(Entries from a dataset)
|---|

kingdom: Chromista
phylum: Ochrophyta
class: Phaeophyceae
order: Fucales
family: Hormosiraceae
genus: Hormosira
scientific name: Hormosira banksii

|---|

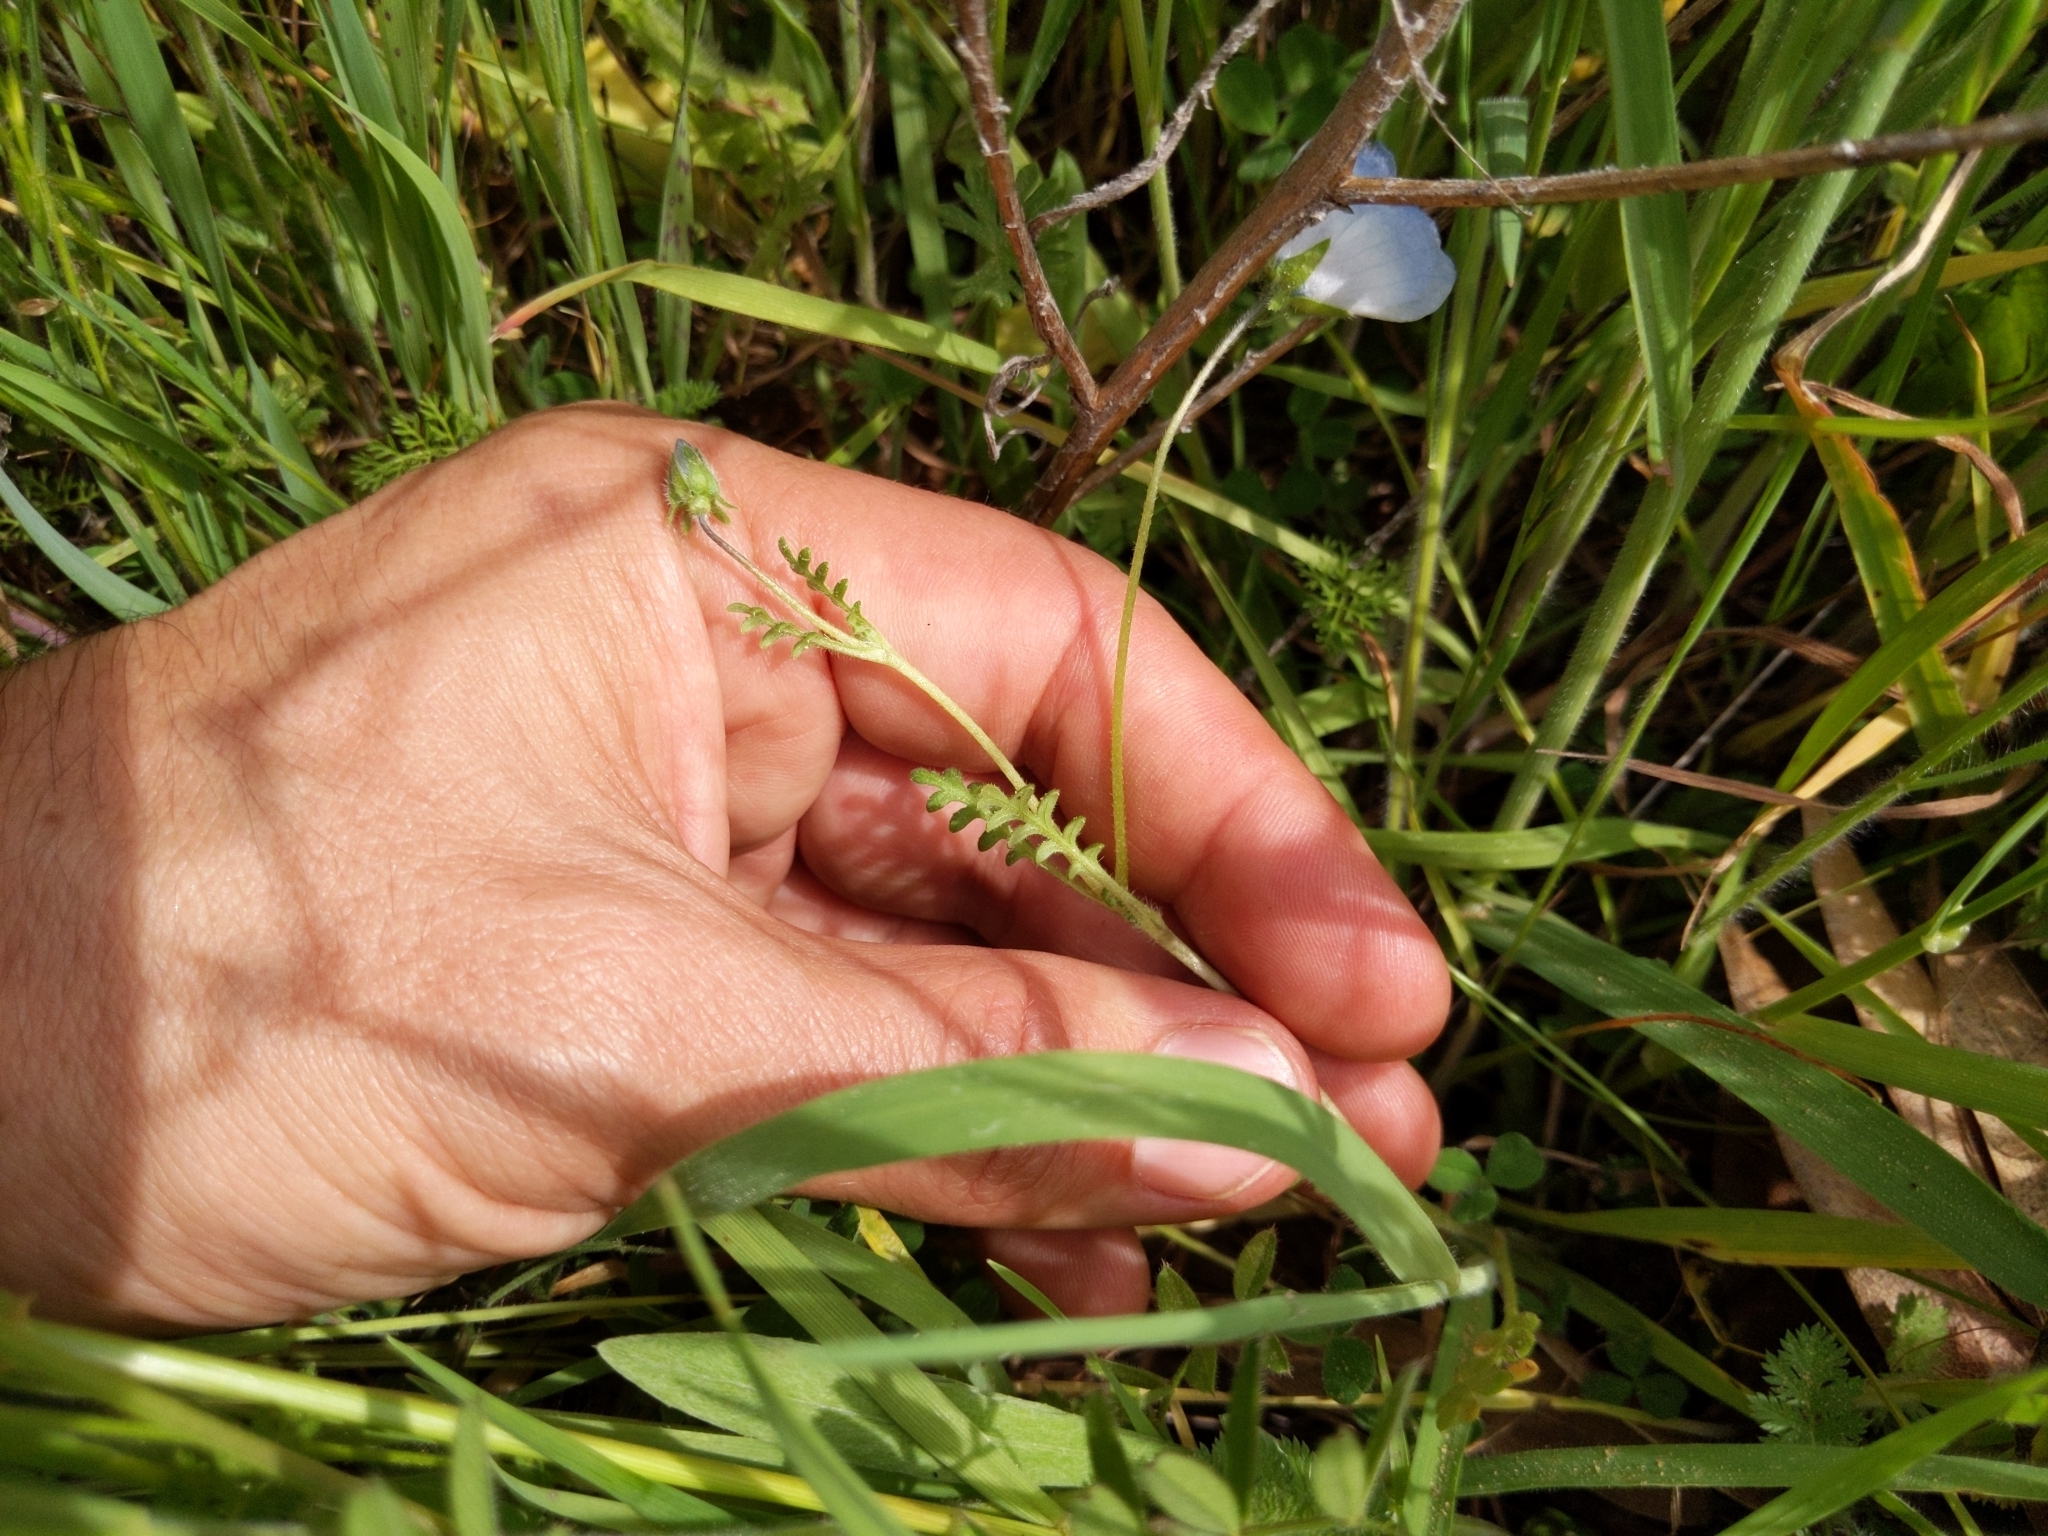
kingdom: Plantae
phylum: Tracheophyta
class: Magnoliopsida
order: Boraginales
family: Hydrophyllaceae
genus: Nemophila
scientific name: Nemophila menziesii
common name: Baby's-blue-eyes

|---|

# [Task to complete]
Rewrite the material as a numbered list, starting with the line containing "class: Magnoliopsida" and going on through the line containing "common name: Baby's-blue-eyes". Leave out any blank lines.

# [Task response]
1. class: Magnoliopsida
2. order: Boraginales
3. family: Hydrophyllaceae
4. genus: Nemophila
5. scientific name: Nemophila menziesii
6. common name: Baby's-blue-eyes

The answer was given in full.